Opinion by
Lewis, C. J.,full Bench concurring.
Upon tbe trial of this cause, which was brought to quiet title to certain premises in the County of Ormsby, the plaintiffs introduced in evidence the records in an action of ejectment tried in one of the District Courts of the Territory, in August, A. D. 1862, in which the present defendants, A. S. Olin and Thomas J. Andrews were plaintiffs, and W. W. Van Vliet and Enos P. Tucker, the present plaintiffs, together with eight others, were defendants. It appears that before the action came on for trial, the plaintiffs, Olin and Andrews, dismissed it as to the present plaintiffs, Van Vliet and Tucker, but proceeded against the other defendants and obtained judgment against them.
The Court below in this case, treating the dismissal of that action as an admission of the title of Van Vliet and Tucker, and as a judgment upon the merits in their favor, charged the jury as follows:
“ If you find from the proof before you that in the trial of any cause by a Court of competent jurisdiction, the plaintiffs in this suit, or their grantors, either by the confession of said *496defendants as by tbe findings and judgment of said Court, obtained a judgment against tbe defendants A. S. Olin and Thomas J. Andrews, for the property in controversy, then, unless you find that the defendants A. S. Olin and Thomas J. Andrews have, since said judgment, acquired new rights and ownership in the premises paramount in law to the rights and title of the plaintiffs, you must find for the plaintiffs.”
Had the plaintiffs in fact recovered a judgment on the merits in the action referred to, the instruction may have been coi’rect; but as they did not, it was only calculated to lead the jury to the conclusion that the dismissal of that action constituted such judgment, and should therefore not have been given. The Court, in giving that instruction, must have considered the discontinuance of the action of ejectment as tantamount to a judgment on the merits in favor of Van Vliet and Tucker, and a complete adjudication of the title between the parties thereto up to the time of its disposition. This was not the case. A judgment not upon the merits is not a complete bar, nor can it be used as evidence in another action to establish the facts constituting the merits of the action in which it was rendered. “ It is only where the point has been det&r-mi/ned” says Greenleaf in his work on Evidence (vol. 1, sec. 529), “ that the judgment is a bar. If the suit is discontinued or the plaintiff becomes nonsuit, or for any other cause there has been no judgment of the Court upon the matter in issue, the proceedings are not conclusive.” As to the parties in this cause nothing whatever was determined in the action of ejectment, except that at the time it was discontinued Olin and Andrews did not wish to proceed against the present plaintiffs. It will not be seriously claimed by counsel that a voluntary dismissal of an action by the plaintiff determines it upon the merits in favor of the defendant. And yet this seems to have been the position taken in the Court below. The Court, therefore, not only erred in giving the foregoing instruction, but also in refusing to give the following at the request of the defendants:
“ The judgment or order dismissing as to defendants Van Vliet and his associates, in the suit of Andrews and Olin against Stonecifer and his associates, and Van Vliet and his *497associates, settled or determined no rights to the" property in question as between tbe parties to that action or to the present one.”

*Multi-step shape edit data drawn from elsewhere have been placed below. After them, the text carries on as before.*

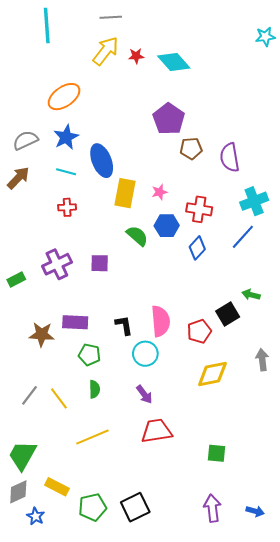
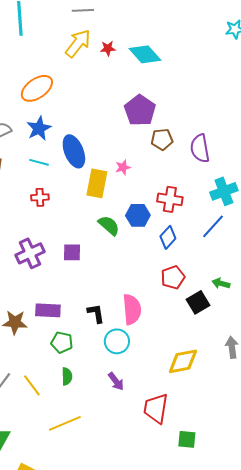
pink star: (160, 192) -> (123, 167), moved
red pentagon: (199, 331) -> (173, 277), moved
red trapezoid: (157, 431) -> (156, 408), moved, turned -72

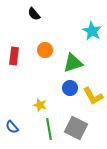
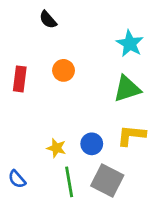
green triangle: (73, 63) -> (127, 89), moved
blue circle: (70, 88) -> (92, 144), moved
yellow L-shape: (93, 96) -> (131, 135), turned 125

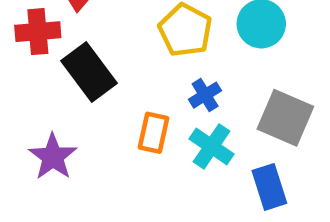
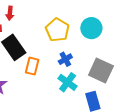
orange rectangle: (153, 133) -> (32, 66), moved

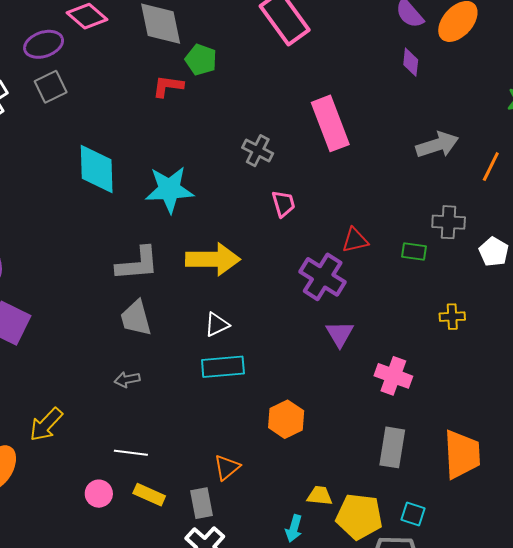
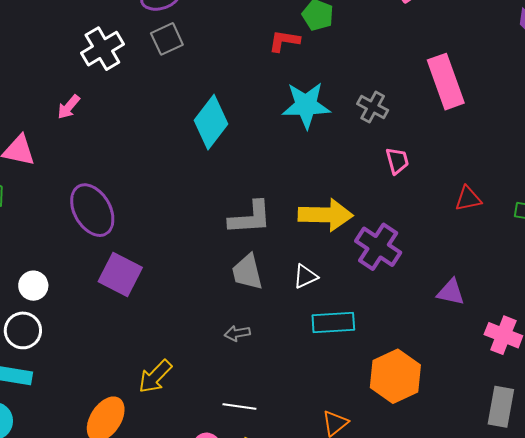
cyan diamond: (97, 169) -> (211, 122), turned 38
cyan star: (169, 189) -> (306, 105), moved
purple cross: (323, 277) -> (378, 247), moved
white triangle: (217, 324) -> (305, 276), moved
purple triangle: (340, 334) -> (451, 292), turned -48
orange hexagon: (286, 419) -> (395, 376), size x1.4

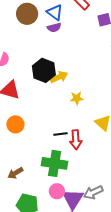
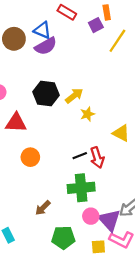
purple semicircle: (54, 27) -> (46, 46), size x1.5
yellow arrow: (59, 77) -> (74, 96), moved

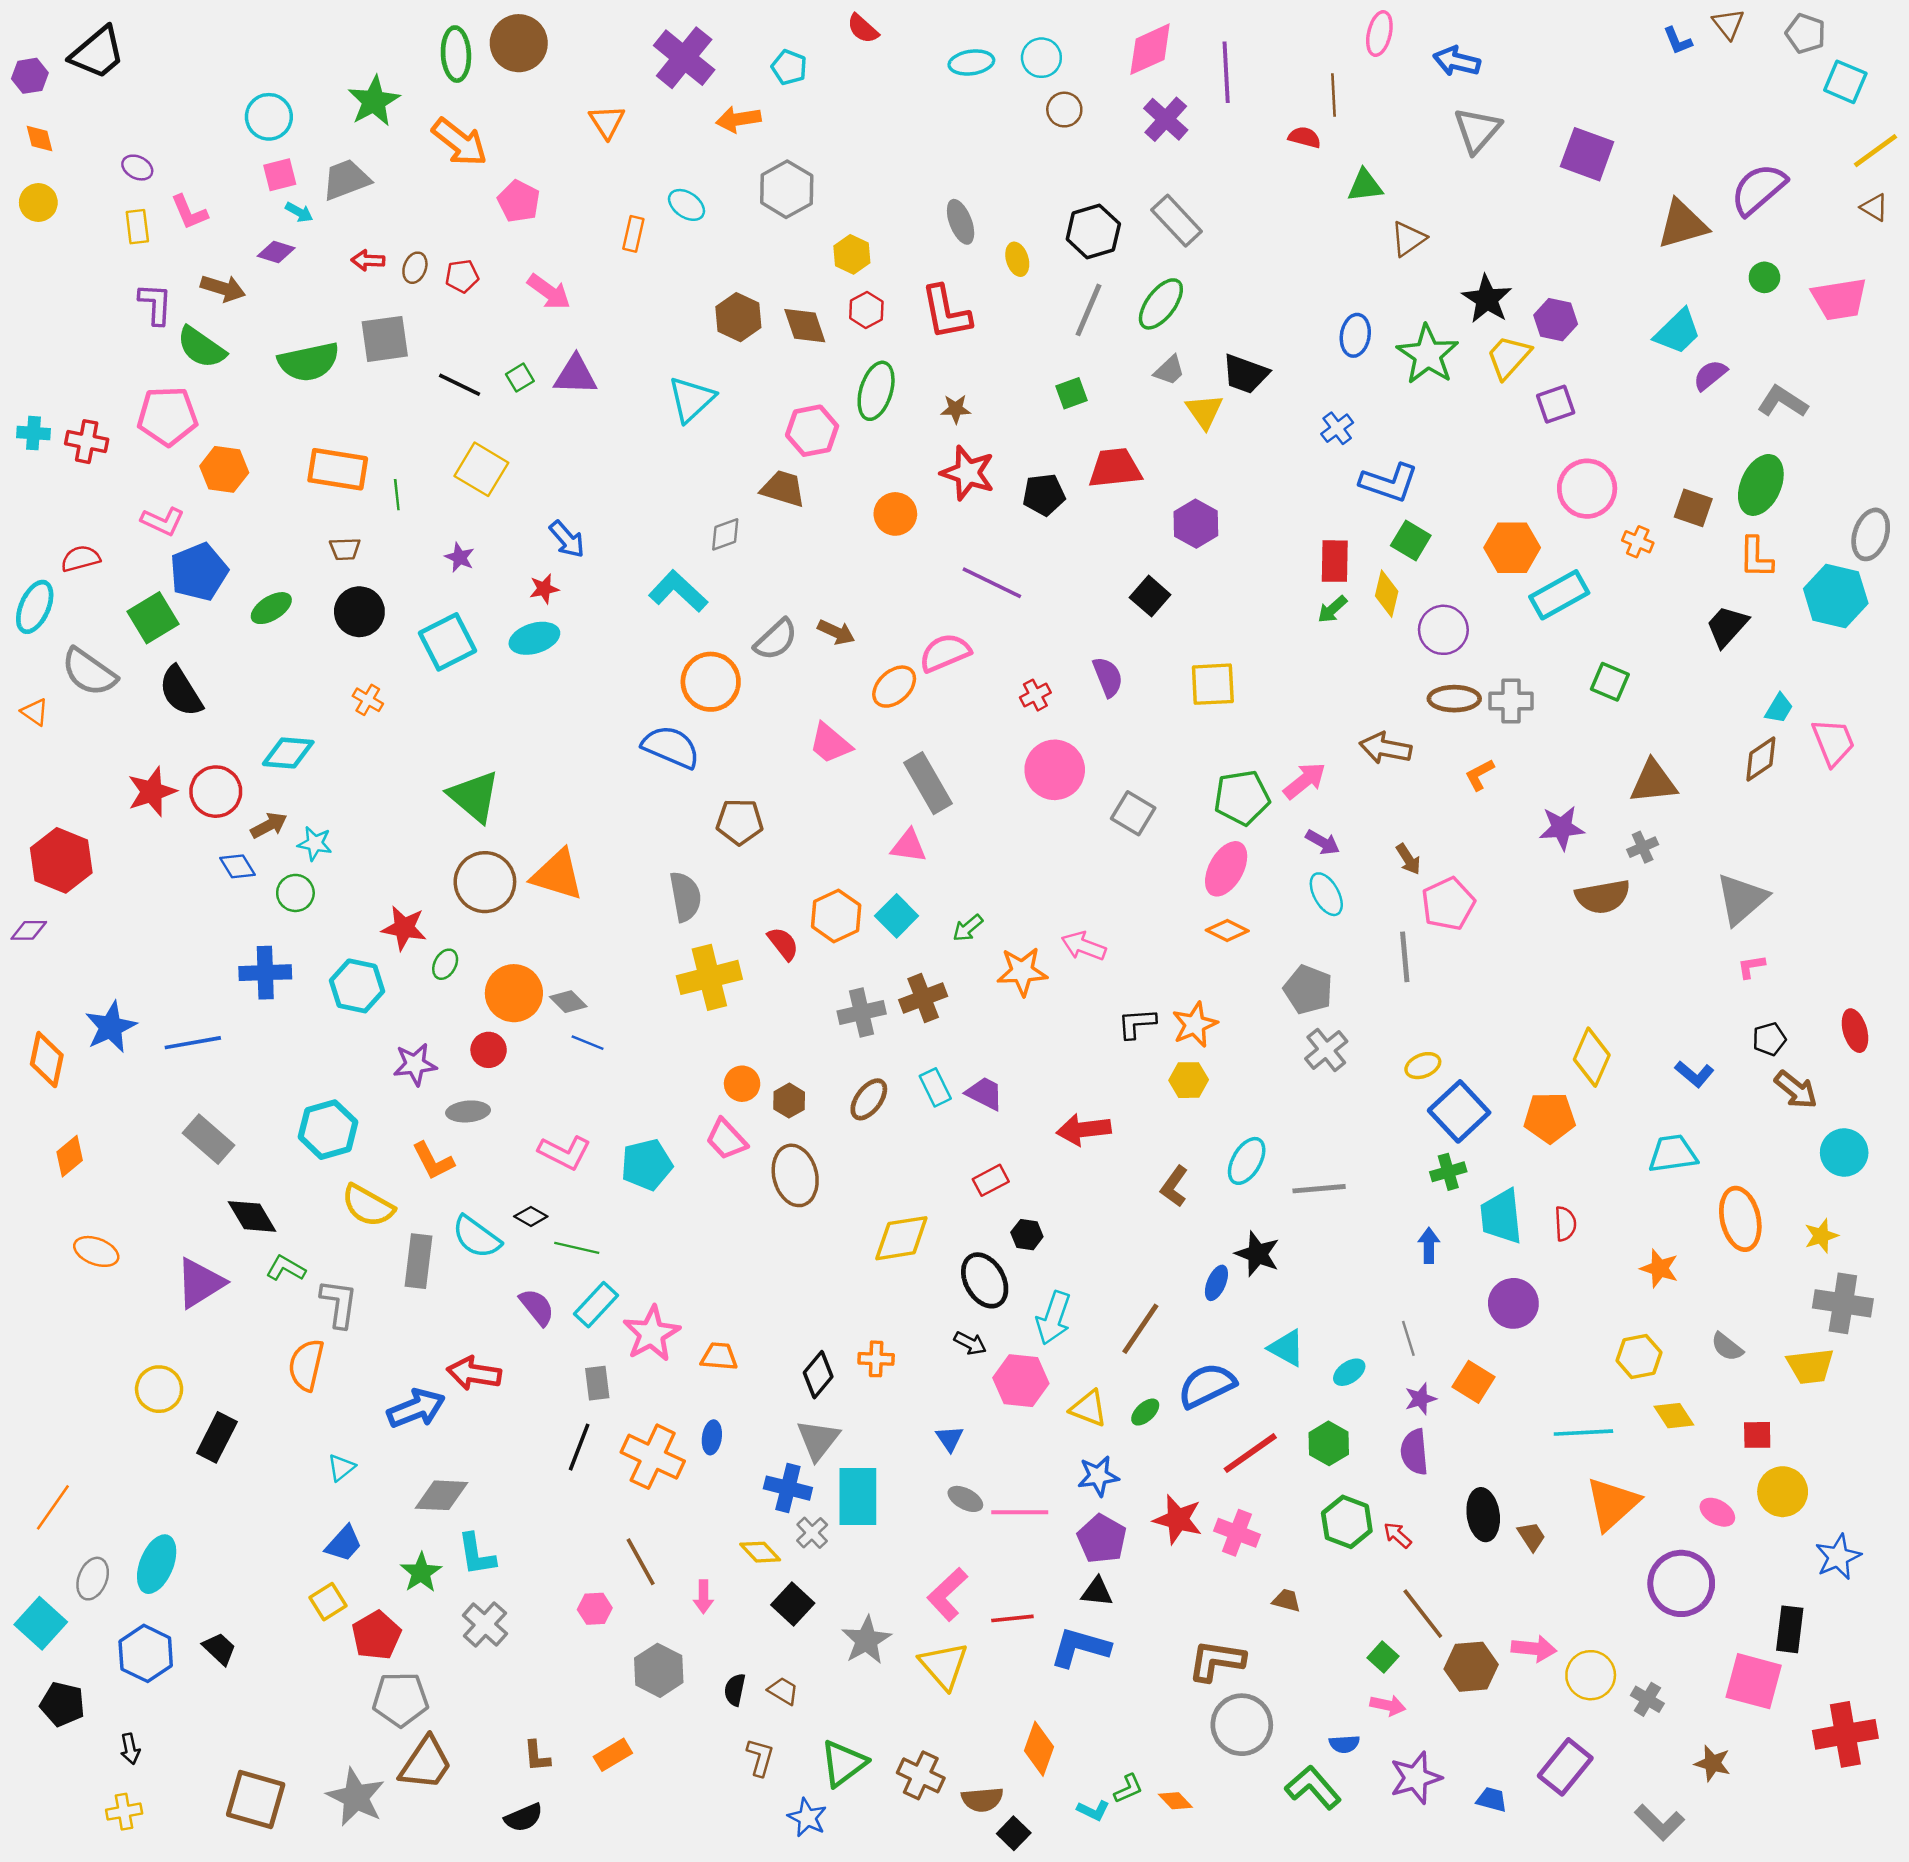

Nothing can be more obvious than that an order made on the plaintiff’s own motion dismissing an action of ejectment can settle no rights of property between the parties thereto. This instruction should therefore have been given. Neither can the dismissal of an action be treated as an admission of any right or title in the defendants. It is itself an admission of nothing except that at the time the plaintiff does not wish to proceed against the defendant. The action of ejectment referred to may have been discontinued as to Yan Yliet and Tucker, merely because the plaintiffs in that cause concluded that they should not have been joined with the other defendants, or they may have ascertained that they were not in fact in possession of the premises, or indeeed, for many other reasons which would in no wise be an admission of any right or title in the defendants, and it was error to treat it as such.
We find other errors in the instructions given to the jury, but as they will not be likely to occur again and this disposes of the appeal, we do not deem it necessary to pass upon them.
Judgment reversed and new trial ordered.